Landlords will need to weigh the costs of upgrades against those of doing nothing, which could see reduced rents and asset values. Alternatively, selecting the right efficiency measures should improve asset values while making properties more attractive to tenants.

First steps

Using the results of the current EPC advisory report, or ideally a comprehensive energy audit, the first step should be to identify at-risk properties and rank the recommended energy efficiency measures by effectiveness, cost and payback period.

For instance, lighting upgrades usually have 2-3 year payback periods and are relatively straightforward to implement, and may shift a property rating up one score, while larger investment in windows and insulation will have a longer payback but make the property easier to rent and future-proof against future efficiency regulations.

Other considerations include:

  • how will the landlord work with tenants to implement the efficiency works?
  • are any of the costs re-chargeable under the terms of the lease?
  • or will the landlord recover costs through an uplift in the service charge?

While tenants may baulk at the prospect of contributing to efficiency improvements, they will benefit in terms of reduced operating costs and an improved working environment. In these situations a thoroughly assessed and costed efficiency proposal will be vital to selling the benefits to tenants (current and future).

Cost or benefit?

While there will undoubtedly be a cost to improving a building’s EPC rating it’s important to take the longer-term view that upgrading a facility protects, if not enhances, its value, while also making it more attractive to tenants increasingly conscious of operating and service charge costs.

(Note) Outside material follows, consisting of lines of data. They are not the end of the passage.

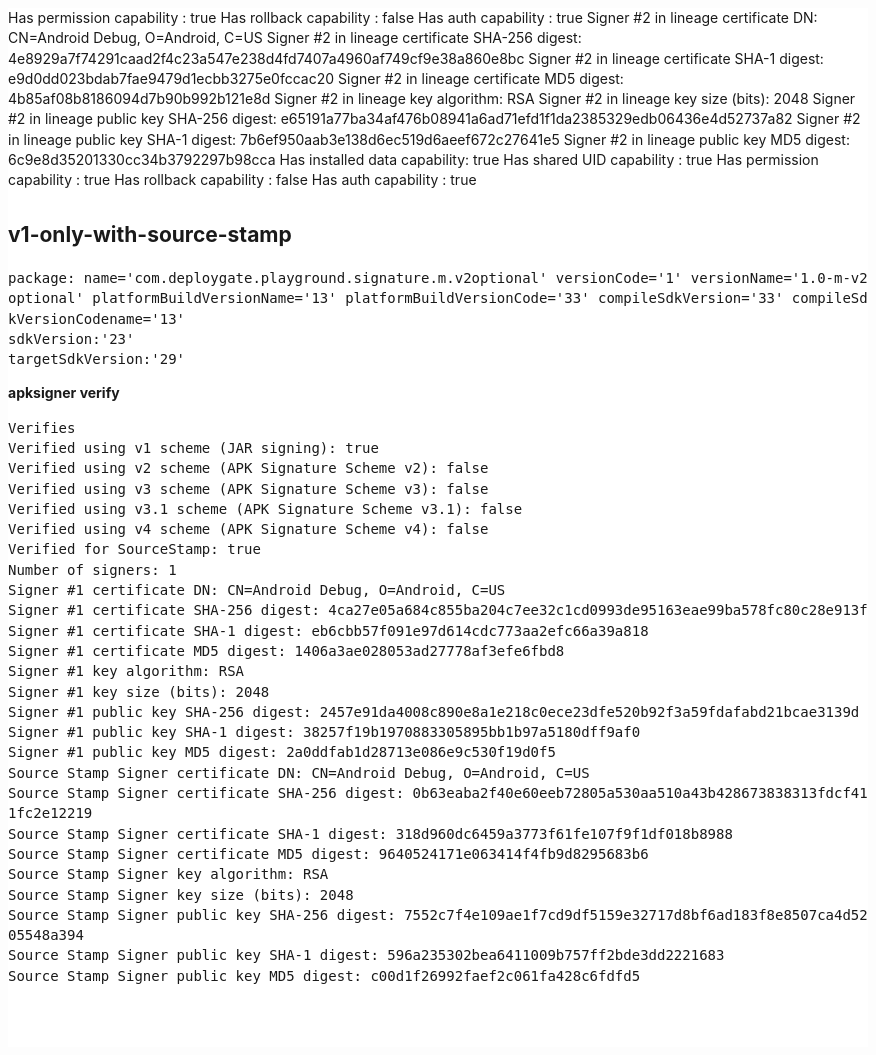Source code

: Has permission capability    : true
Has rollback capability      : false
Has auth capability          : true
Signer #2 in lineage certificate DN: CN=Android Debug, O=Android, C=US
Signer #2 in lineage certificate SHA-256 digest: 4e8929a7f74291caad2f4c23a547e238d4fd7407a4960af749cf9e38a860e8bc
Signer #2 in lineage certificate SHA-1 digest: e9d0dd023bdab7fae9479d1ecbb3275e0fccac20
Signer #2 in lineage certificate MD5 digest: 4b85af08b8186094d7b90b992b121e8d
Signer #2 in lineage key algorithm: RSA
Signer #2 in lineage key size (bits): 2048
Signer #2 in lineage public key SHA-256 digest: e65191a77ba34af476b08941a6ad71efd1f1da2385329edb06436e4d52737a82
Signer #2 in lineage public key SHA-1 digest: 7b6ef950aab3e138d6ec519d6aeef672c27641e5
Signer #2 in lineage public key MD5 digest: 6c9e8d35201330cc34b3792297b98cca
Has installed data capability: true
Has shared UID capability    : true
Has permission capability    : true
Has rollback capability      : false
Has auth capability          : true
</pre>

## v1-only-with-source-stamp

<pre>
package: name='com.deploygate.playground.signature.m.v2optional' versionCode='1' versionName='1.0-m-v2optional' platformBuildVersionName='13' platformBuildVersionCode='33' compileSdkVersion='33' compileSdkVersionCodename='13'
sdkVersion:'23'
targetSdkVersion:'29'
</pre>

**apksigner verify**

<pre>
Verifies
Verified using v1 scheme (JAR signing): true
Verified using v2 scheme (APK Signature Scheme v2): false
Verified using v3 scheme (APK Signature Scheme v3): false
Verified using v3.1 scheme (APK Signature Scheme v3.1): false
Verified using v4 scheme (APK Signature Scheme v4): false
Verified for SourceStamp: true
Number of signers: 1
Signer #1 certificate DN: CN=Android Debug, O=Android, C=US
Signer #1 certificate SHA-256 digest: 4ca27e05a684c855ba204c7ee32c1cd0993de95163eae99ba578fc80c28e913f
Signer #1 certificate SHA-1 digest: eb6cbb57f091e97d614cdc773aa2efc66a39a818
Signer #1 certificate MD5 digest: 1406a3ae028053ad27778af3efe6fbd8
Signer #1 key algorithm: RSA
Signer #1 key size (bits): 2048
Signer #1 public key SHA-256 digest: 2457e91da4008c890e8a1e218c0ece23dfe520b92f3a59fdafabd21bcae3139d
Signer #1 public key SHA-1 digest: 38257f19b1970883305895bb1b97a5180dff9af0
Signer #1 public key MD5 digest: 2a0ddfab1d28713e086e9c530f19d0f5
Source Stamp Signer certificate DN: CN=Android Debug, O=Android, C=US
Source Stamp Signer certificate SHA-256 digest: 0b63eaba2f40e60eeb72805a530aa510a43b428673838313fdcf411fc2e12219
Source Stamp Signer certificate SHA-1 digest: 318d960dc6459a3773f61fe107f9f1df018b8988
Source Stamp Signer certificate MD5 digest: 9640524171e063414f4fb9d8295683b6
Source Stamp Signer key algorithm: RSA
Source Stamp Signer key size (bits): 2048
Source Stamp Signer public key SHA-256 digest: 7552c7f4e109ae1f7cd9df5159e32717d8bf6ad183f8e8507ca4d5205548a394
Source Stamp Signer public key SHA-1 digest: 596a235302bea6411009b757ff2bde3dd2221683
Source Stamp Signer public key MD5 digest: c00d1f26992faef2c061fa428c6fdfd5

There are a number of exceptions to the regulations for properties falling below the ‘E’ rating, including:

  • lease term for less than 6 months or more than 99 years
  • required measures are not cost-effective either with a 7-year payback or under the commercial Green Deal ‘golden rule’ which states that energy savings made in a 25-year period must be equal to or more than the cost of implementing those savings
  • despite reasonable attempts, the landlord is unable to obtain the consents needed to conduct the work (eg from tenants, lenders, listed status restrictions)
  • the energy savings measures would decrease the value of the property by 5% or more or that wall insulation would damage the property

The Department of Energy and Climate Change (DECC) will operate a register of landlord notifications to seek an exemption, which will also be available to local authorities, who in turn will have responsible for enforcing the regulations.